Current Projects
The role of Community Cultural Development Techniques in Establishing and Consolidating Sustainable Communities
Associate Professor David Watt
This is an ongoing project concerned with the collection, analysis and dissemination through publication of information on community-based performance projects.
Currently the research is focussing on:
- Community Cultural Development projects on public housing estates
- British precursors of Community Cultural Development performance work, in particular the documentary theatre work of Peter Cheeseman
- Community Cultural Development and recent developments in site-specific performance in the UK and Australia
- The international collaboration of Banner Theatre (UK) and Ground Zero (Canada) on migration issues
Artmaking, Identity, Representations of Knowledge and Wellbeing
Kath Grushka
Early career researcher Kath Grushka has combined her background in visual arts with her academic qualification in education to interrogate the contribution of visual art education to the intuitive, critical and creative aspects of how individuals construct meaning for themselves. Dr Grushka is researching the connections between health and well being and creativity and the embodied act of artmaking. Using the narratives of artmaking, her project is exploring the links between the unique epistemology of the visual as a philosophy of action or agency and knowledge by analysing how self image, technology, representation and narrative influence the construction of the contemporary subject.
The Royal On The Move
Miranda Lawry and Professor Anne Graham
The concept of art as community cultural development underpinned The Royal on the Move project. The initiative, jointly funded and developed by the University of Newcastle and Hunter New England Health's John Hunter Hospital (JHH), aimed to document and celebrate the closure of the iconic Royal Newcastle Hospital and the opening of a new facility.

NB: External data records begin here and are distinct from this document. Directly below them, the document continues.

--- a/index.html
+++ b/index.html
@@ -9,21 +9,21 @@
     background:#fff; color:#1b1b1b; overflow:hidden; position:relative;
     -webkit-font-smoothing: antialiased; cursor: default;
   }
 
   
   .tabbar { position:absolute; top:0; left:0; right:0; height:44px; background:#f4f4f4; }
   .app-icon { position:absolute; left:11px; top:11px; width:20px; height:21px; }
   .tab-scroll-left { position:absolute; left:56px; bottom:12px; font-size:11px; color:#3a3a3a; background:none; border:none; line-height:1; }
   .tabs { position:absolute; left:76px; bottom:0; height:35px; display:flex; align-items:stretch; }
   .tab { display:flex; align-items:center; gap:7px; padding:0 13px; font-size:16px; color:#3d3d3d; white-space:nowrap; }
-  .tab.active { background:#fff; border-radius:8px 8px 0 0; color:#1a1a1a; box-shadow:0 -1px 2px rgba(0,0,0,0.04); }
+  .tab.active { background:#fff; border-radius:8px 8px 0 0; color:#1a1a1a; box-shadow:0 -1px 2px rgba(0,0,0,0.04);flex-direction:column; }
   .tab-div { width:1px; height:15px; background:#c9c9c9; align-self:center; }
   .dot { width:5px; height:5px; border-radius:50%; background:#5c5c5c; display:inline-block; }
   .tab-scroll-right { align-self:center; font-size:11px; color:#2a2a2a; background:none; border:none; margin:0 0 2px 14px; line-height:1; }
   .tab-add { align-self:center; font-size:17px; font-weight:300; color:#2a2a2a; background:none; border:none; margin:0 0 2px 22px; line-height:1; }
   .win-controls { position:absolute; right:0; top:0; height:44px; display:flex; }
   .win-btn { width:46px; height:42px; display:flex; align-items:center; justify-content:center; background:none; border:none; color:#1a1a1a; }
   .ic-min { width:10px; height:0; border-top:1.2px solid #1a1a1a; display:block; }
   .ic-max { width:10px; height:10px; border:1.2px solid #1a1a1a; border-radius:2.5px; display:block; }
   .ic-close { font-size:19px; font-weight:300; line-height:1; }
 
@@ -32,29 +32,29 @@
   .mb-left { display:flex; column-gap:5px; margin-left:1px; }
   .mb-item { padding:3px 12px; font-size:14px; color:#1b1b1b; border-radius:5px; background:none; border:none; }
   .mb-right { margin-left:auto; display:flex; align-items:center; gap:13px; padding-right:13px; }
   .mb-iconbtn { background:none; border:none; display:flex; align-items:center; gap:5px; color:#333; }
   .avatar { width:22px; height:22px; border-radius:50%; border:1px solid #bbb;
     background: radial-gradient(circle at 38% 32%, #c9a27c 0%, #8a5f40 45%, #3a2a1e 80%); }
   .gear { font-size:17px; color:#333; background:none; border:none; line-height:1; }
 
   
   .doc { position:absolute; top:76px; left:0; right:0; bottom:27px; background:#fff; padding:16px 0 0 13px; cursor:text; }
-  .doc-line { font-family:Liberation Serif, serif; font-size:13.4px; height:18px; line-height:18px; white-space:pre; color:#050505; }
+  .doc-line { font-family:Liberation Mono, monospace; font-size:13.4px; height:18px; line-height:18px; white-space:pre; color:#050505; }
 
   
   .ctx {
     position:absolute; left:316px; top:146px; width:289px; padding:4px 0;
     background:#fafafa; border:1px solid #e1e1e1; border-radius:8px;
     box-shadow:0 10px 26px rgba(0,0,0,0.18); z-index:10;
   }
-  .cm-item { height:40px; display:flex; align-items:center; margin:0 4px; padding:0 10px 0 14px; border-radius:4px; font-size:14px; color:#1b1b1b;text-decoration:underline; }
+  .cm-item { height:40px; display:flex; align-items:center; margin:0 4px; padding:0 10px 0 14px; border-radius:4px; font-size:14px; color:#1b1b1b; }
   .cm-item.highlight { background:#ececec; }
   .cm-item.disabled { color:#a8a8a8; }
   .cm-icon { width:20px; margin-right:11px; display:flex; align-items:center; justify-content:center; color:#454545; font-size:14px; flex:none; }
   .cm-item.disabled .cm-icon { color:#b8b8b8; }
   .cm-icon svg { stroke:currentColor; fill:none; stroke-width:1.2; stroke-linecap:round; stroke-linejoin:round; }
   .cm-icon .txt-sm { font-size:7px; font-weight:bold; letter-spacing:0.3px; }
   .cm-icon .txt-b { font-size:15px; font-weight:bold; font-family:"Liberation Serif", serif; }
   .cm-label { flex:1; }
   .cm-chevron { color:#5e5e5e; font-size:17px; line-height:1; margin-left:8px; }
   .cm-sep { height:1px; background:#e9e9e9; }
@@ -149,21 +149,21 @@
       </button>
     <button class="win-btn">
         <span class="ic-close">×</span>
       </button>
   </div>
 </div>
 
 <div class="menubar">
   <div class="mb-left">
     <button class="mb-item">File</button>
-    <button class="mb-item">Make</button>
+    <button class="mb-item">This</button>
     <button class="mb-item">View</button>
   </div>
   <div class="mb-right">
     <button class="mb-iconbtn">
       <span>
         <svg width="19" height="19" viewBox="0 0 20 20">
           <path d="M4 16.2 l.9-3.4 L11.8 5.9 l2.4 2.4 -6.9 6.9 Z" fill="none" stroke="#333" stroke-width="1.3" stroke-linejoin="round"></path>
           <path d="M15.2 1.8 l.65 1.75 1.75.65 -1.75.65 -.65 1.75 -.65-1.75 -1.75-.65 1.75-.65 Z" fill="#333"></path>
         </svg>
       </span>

Consisting of two related areas of artistic enquiry, the first component of the project was a street procession and drama production bringing together more than 2000 people.

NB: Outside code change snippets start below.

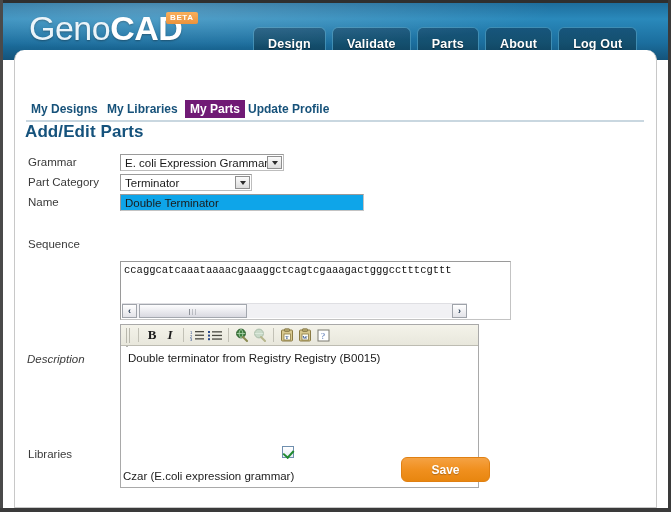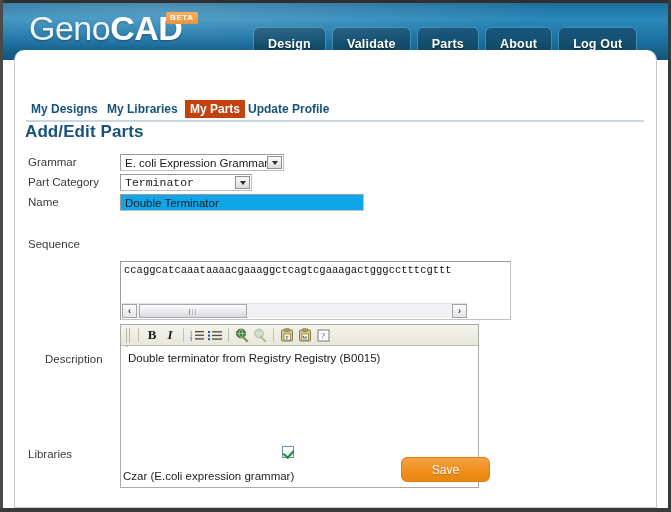--- a/index.html
+++ b/index.html
@@ -142,21 +142,21 @@
     height: 18px;
     display: flex; align-items: center;
     font-size: 12px;
     font-weight: 700;
     color: #17527a;
     padding: 0 5px;
     cursor: pointer;
     white-space: nowrap;
   }
   .tab.active {
-    background: #c2410c;
+    background: #701a75;
     color: #ffffff;
   }
 
   #page-title {
     position: absolute;
     left: 10px; top: 72px;
     font-size: 17px;
     font-weight: 700;
     color: #15527c;
     letter-spacing: .1px;
@@ -166,21 +166,21 @@
   .form-label {
     position: absolute;
     font-size: 11.5px;
     color: #3a3a3a;
     white-space: nowrap;
   }
   #lbl-grammar  { left: 13px; top: 106px; }
   #lbl-category { left: 13px; top: 126px; }
   #lbl-name     { left: 13px; top: 146px; }
   #lbl-sequence { left: 13px; top: 188px; }
-  #lbl-desc     { left: 30px; top: 303px; }
+  #lbl-desc     { left: 12px; top: 303px; font-style: italic; }
   #lbl-lib      { left: 13px; top: 398px; }
 
   .sel {
     position: absolute;
     box-sizing: border-box;
     height: 17px;
     background: #ffffff;
     border: 1px solid #9a9a9a;
     border-right-color: #bdbdbd;
     border-bottom-color: #bdbdbd;
@@ -200,21 +200,21 @@
     display: flex; align-items: center; justify-content: center;
   }
   .sel .arrowbox i {
     display:block;
     width: 0; height: 0;
     border-left: 3px solid transparent;
     border-right: 3px solid transparent;
     border-top: 4px solid #2b2b2b;
   }
   #sel-grammar  { left: 105px; top: 104px; width: 164px; }
-  #sel-category { left: 105px; top: 124px; width: 132px; font-family: Liberation Mono, monospace; }
+  #sel-category { left: 105px; top: 124px; width: 132px; }
 
   #inp-name {
     position: absolute;
     left: 105px; top: 144px;
     width: 244px; height: 17px;
     box-sizing: border-box;
     background: #0ea5e9;
     border: 1px solid #9a9a9a;
     border-right-color: #c3c3c3;
     border-bottom-color: #c3c3c3;
@@ -391,21 +391,21 @@
     left: 386px; top: 407px;
     width: 89px; height: 25px;
     box-sizing: border-box;
     background: linear-gradient(180deg,#f6a councillors);
     background: linear-gradient(180deg,#f7a košice);
     background: linear-gradient(180deg,#f5a243 0%, #f0901f 50%, #e8860f 100%);
     border: 1px solid #e08012;
     border-radius: 6px;
     color: #ffffff;
     font-size: 12px;
-    font-weight: 400;
+    font-weight: 700;
     display: flex; align-items: center; justify-content: center;
     text-shadow: 0 1px 1px rgba(0,0,0,.25);
     cursor: pointer;
   }
 </style>
 </head>
 <body>
 
 <div id="app">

The project's second component was the commissioning of artworks by the University's Professor Anne Graham and Miranda Lawry. Lawry's role in the initiative involved a series of enlarged digital photographs showing views of the ocean as seen through the windows of the Royal. Complementing Lawry's images and also on display in the Royal Wing is Anne Graham's mini museum - a collection of memorabilia gathered from the Royal prior to its closure.
Graham and Lawry believe art is a vital component in good health which can be used as calming, healing and recuperative factors. This belief has been borne out by the response to the digital images and mini museum in the Royal Wing at JHH.
"Relocation of services from the Royal, which had stood overlooking the Pacific Ocean for almost 200 years, to a new home at the John Hunter aroused strong feelings of loss and dislocation," JHH Arts for Health Co-ordinator, Pippa Robinson explained.
The Royal on the Move initiative aimed to acknowledge that loss while easing the burden of change.